DATA SHOWN -
▬▬▬
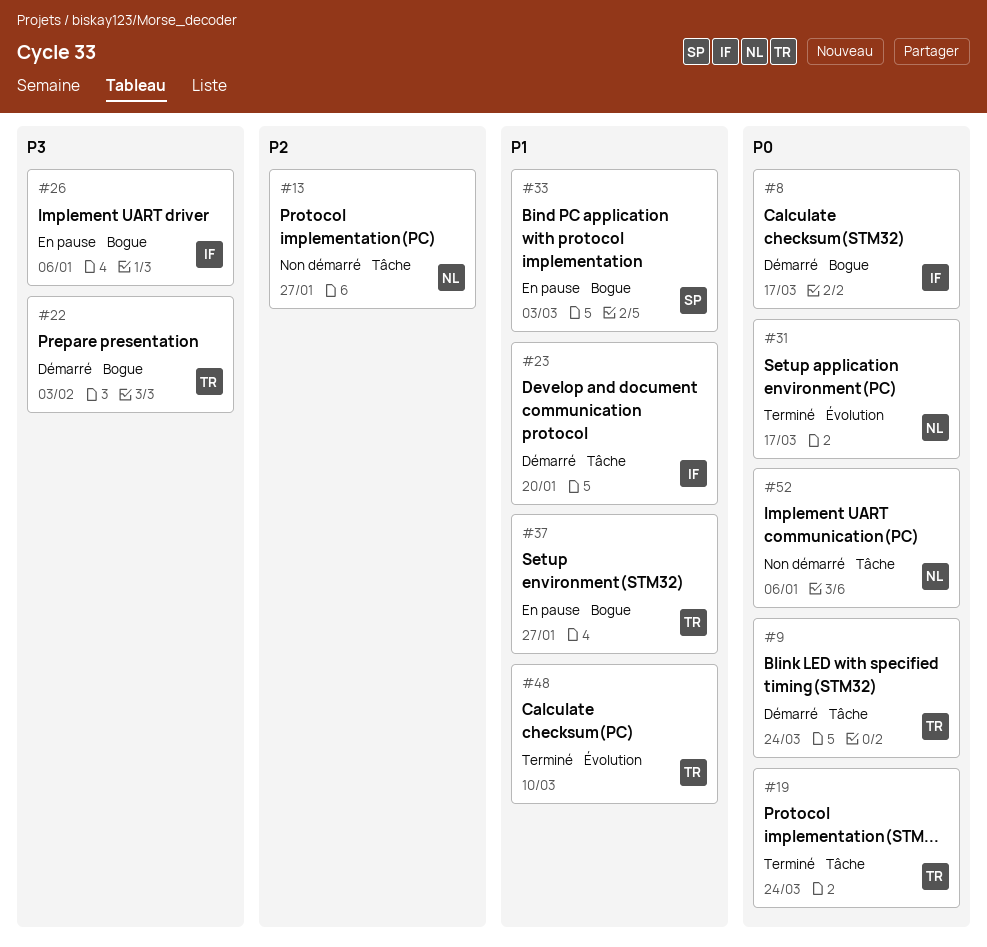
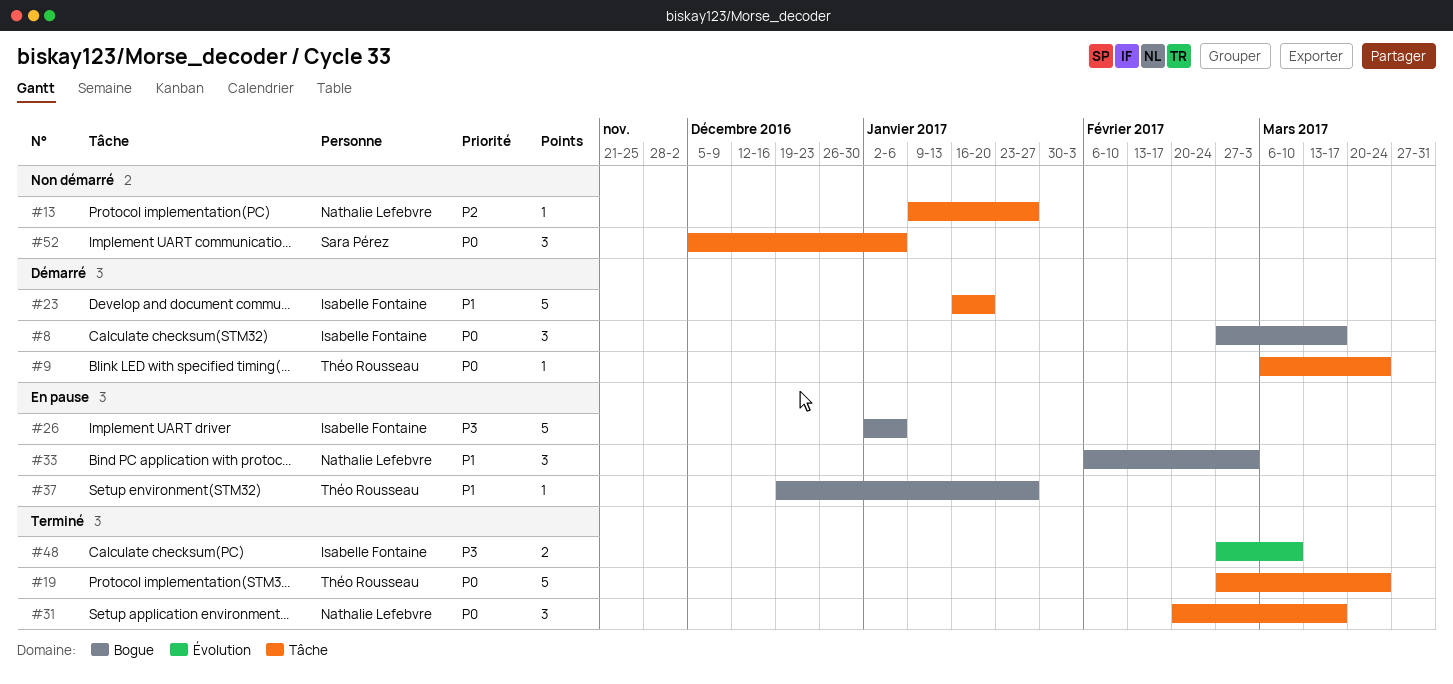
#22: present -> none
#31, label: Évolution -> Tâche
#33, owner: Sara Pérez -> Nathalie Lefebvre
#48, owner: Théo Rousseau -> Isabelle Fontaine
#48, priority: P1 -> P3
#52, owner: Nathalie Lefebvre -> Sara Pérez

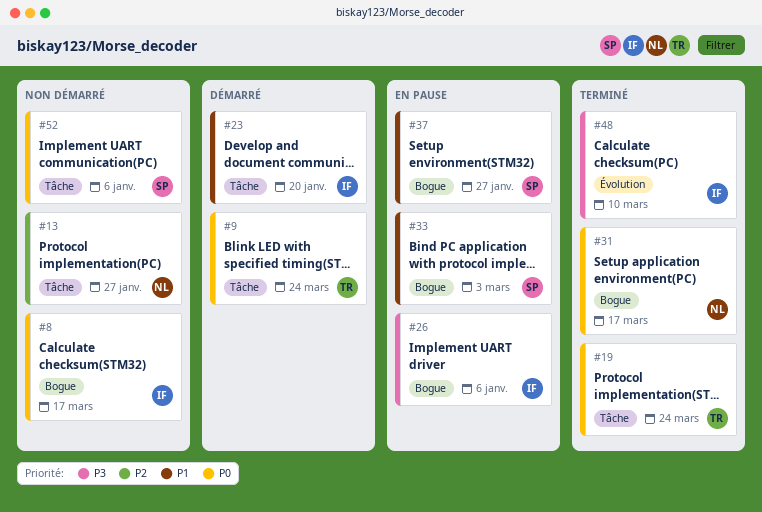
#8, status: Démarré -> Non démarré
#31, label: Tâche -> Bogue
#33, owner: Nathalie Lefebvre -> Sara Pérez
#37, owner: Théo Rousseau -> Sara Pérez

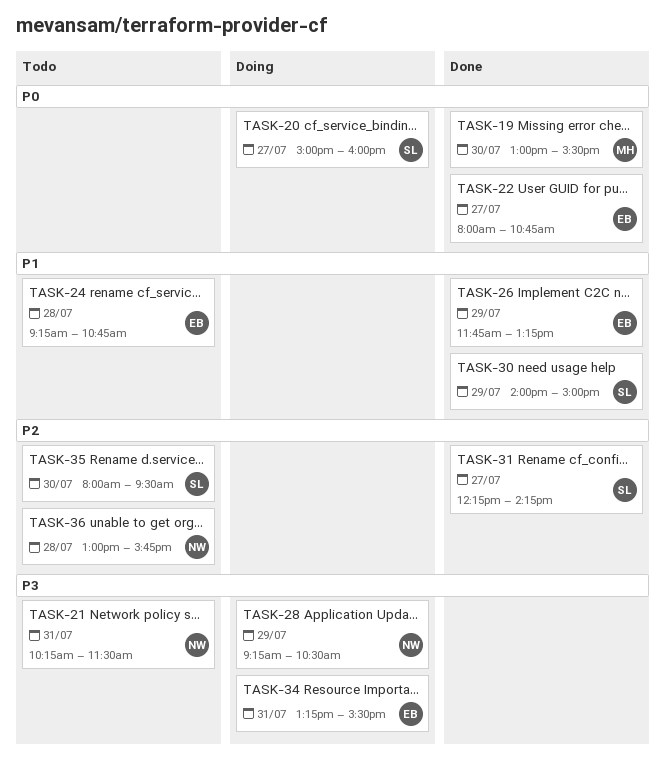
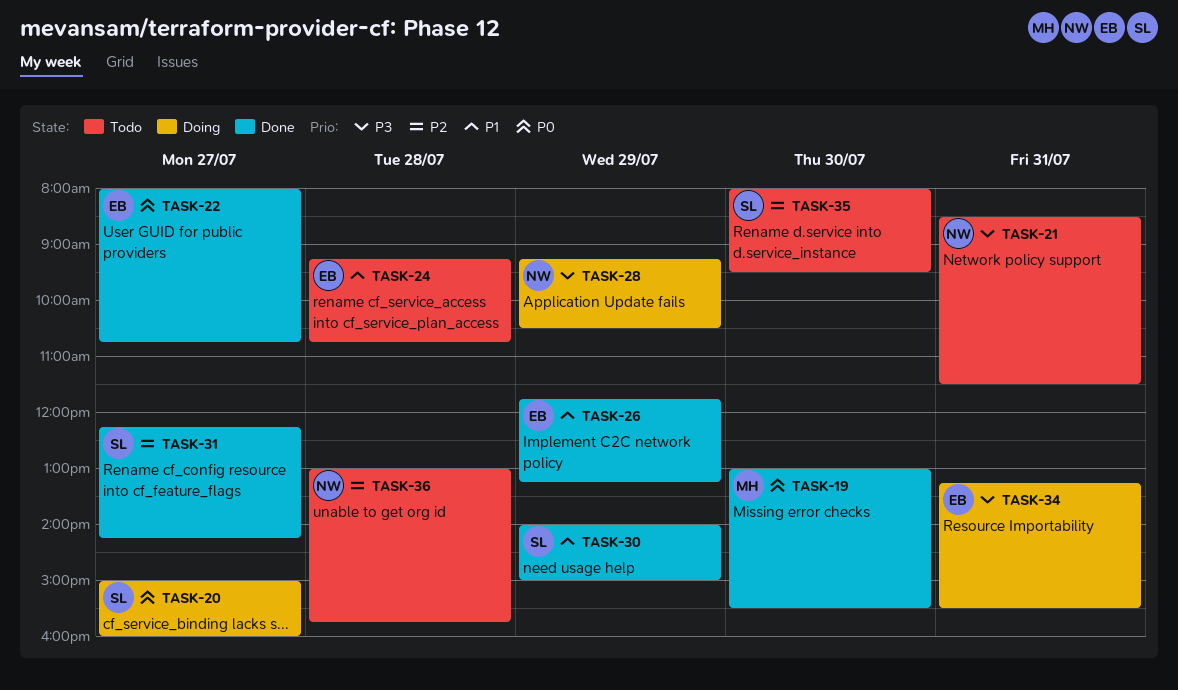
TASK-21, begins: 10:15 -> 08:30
▬▬▬
PROBLEM STATEMENT -
Every line in the data that includes the word "Lefebvre" should be counted, and only the resulting number given.

REPLY -
3